The 60-mile long waterway connecting Inverness with Corpach in Lochaber has been captured on canvas by Lesley Banks who is Scotland’s first ever canal artist-in-residence.
Ms Banks spent 15 months travelling round the country’s canals in all weathers creating paintings which celebrate the different environments and stories surrounding Scotland’s 250 year-old waterways.
Now she is inviting people to go ‘gongoozling’ and see the first exhibition of her work which opens on Saturday at the Park Gallery in Falkirk.
‘Gongoozlers’ are people who love watching boats – and the world – pass by on canals and they will be spoilt for choice at the event as Ms Banks has travelled the length of the Forth & Clyde, Union, Monkland, Crinan and Caledonian canals for her art.
She said: “From the water to the banks and beyond, Scotland’s canals are unique environments with over two centuries of stories to tell and I feel very lucky to be Scottish Canals’ first artist-in-residence.

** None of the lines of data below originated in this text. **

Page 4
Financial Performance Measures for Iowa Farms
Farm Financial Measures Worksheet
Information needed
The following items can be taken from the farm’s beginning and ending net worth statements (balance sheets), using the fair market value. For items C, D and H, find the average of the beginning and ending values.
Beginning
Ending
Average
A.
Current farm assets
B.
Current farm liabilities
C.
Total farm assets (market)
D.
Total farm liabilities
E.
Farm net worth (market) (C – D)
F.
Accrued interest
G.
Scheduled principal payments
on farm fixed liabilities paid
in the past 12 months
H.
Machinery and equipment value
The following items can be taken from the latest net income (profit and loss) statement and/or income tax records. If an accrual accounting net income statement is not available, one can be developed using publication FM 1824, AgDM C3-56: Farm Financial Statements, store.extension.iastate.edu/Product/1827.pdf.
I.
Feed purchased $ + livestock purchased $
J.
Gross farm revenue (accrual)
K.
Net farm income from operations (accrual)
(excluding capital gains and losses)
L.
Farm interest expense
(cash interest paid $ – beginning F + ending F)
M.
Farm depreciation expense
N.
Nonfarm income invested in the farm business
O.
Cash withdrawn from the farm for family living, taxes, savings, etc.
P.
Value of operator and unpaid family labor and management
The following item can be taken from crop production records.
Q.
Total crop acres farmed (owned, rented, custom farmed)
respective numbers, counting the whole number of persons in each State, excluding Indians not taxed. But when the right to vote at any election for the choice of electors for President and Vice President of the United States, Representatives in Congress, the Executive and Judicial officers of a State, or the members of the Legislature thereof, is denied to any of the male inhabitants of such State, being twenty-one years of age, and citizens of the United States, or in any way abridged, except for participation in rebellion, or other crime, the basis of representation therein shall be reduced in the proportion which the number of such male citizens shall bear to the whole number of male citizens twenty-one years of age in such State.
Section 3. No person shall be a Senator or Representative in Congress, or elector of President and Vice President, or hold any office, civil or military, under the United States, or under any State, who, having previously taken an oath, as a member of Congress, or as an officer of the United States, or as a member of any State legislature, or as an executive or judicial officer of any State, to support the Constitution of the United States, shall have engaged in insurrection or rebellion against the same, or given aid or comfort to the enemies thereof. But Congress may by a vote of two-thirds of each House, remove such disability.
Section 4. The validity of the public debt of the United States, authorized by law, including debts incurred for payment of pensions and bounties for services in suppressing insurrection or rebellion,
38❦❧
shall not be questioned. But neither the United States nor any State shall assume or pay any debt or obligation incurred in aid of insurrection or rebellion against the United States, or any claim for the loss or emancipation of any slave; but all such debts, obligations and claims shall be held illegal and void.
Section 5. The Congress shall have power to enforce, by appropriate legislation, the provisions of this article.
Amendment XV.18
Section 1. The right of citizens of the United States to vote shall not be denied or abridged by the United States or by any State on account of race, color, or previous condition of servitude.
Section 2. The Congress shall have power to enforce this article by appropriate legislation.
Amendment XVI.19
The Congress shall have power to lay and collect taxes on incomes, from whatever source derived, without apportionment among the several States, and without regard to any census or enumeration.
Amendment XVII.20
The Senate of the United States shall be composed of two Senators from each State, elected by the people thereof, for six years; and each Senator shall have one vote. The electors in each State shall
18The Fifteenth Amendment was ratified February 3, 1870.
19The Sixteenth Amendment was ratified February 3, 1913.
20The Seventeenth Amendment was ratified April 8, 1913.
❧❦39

‘I’ve spent the past year gongoozling, using the towpaths as a studio and capturing some incredible sights on the waterways throughout changing seasons, weather and times of day.
“The Gongoozler exhibition celebrates the unique character of each canal, from the majestic Caledonian to the post-industrial Forth & Clyde, in a sequential form that will allow people to explore the waterways on canvas as if they were walking the towpath with me.”
Richard Millar, Director of Infrastructure at Scottish Canals, added: “From Neptune’s Staircase to The Falkirk Wheel and The Kelpies, Scotland’s canals have been associated with innovative art and engineering for more than 200 years.
“This project has helped celebrate that rich heritage and the vital role the waterways play in the communities that line their banks by committing their iconic sights and stories to canvas – many for the first time.
“We’re delighted with the results of the residency and hope that seeing the incredible scenery of Scotland’s canals during the exhibition will encourage even more to people to explore the waterways by boot, boat and bike and experience them in person.”
The residency, funded by the National Lottery through Creative Scotland Open Project Funding and supported by Falkirk Community Trust and Scottish Canals, has resulted in Ms Banks creating more than 40 paintings of the different waterways.
They can all be seen at the exhibition which runs until June 25.